== Segment start ==

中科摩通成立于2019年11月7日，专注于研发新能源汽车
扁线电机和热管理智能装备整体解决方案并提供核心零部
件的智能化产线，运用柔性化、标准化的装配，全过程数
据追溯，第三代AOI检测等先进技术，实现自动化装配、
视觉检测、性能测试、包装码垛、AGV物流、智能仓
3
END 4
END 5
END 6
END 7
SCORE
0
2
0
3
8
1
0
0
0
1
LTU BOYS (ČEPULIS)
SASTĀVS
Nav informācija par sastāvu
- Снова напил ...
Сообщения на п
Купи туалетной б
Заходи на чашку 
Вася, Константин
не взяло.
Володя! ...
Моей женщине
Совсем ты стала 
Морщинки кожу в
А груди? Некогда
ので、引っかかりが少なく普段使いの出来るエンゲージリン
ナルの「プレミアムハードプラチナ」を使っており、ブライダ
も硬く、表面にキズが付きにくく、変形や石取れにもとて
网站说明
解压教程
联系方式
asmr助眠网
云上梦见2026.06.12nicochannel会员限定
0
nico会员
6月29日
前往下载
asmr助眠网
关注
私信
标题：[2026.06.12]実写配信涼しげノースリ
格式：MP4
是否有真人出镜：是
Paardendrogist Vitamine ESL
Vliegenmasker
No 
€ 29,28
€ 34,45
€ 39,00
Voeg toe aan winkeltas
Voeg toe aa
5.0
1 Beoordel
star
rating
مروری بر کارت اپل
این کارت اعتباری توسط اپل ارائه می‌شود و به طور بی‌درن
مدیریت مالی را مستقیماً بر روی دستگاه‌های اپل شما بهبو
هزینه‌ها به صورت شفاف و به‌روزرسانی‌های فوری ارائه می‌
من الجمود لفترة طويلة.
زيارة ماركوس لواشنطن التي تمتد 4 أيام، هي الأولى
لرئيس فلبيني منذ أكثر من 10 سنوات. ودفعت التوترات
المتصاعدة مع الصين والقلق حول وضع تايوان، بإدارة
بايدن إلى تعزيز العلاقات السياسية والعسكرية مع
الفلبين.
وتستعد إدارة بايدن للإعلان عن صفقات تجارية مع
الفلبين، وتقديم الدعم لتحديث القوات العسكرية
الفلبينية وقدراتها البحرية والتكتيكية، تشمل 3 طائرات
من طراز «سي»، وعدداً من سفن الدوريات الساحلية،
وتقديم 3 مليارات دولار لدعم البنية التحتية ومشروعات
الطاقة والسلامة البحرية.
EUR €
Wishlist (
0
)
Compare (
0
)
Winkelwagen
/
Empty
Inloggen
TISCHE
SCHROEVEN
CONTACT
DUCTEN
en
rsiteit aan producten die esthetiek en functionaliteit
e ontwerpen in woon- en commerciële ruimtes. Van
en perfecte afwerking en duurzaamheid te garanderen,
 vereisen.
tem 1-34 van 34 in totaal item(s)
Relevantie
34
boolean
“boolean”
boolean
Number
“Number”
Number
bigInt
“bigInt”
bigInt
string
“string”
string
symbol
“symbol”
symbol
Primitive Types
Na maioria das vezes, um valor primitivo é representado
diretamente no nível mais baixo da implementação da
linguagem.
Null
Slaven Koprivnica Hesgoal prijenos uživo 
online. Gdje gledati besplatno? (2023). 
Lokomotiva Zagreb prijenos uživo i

== Segment end ==

Write out the records exactly, from the first line through the line containing "Купи туалетной б", inclusive.

中科摩通成立于2019年11月7日，专注于研发新能源汽车
扁线电机和热管理智能装备整体解决方案并提供核心零部
件的智能化产线，运用柔性化、标准化的装配，全过程数
据追溯，第三代AOI检测等先进技术，实现自动化装配、
视觉检测、性能测试、包装码垛、AGV物流、智能仓
3
END 4
END 5
END 6
END 7
SCORE
0
2
0
3
8
1
0
0
0
1
LTU BOYS (ČEPULIS)
SASTĀVS
Nav informācija par sastāvu
- Снова напил ...
Сообщения на п
Купи туалетной б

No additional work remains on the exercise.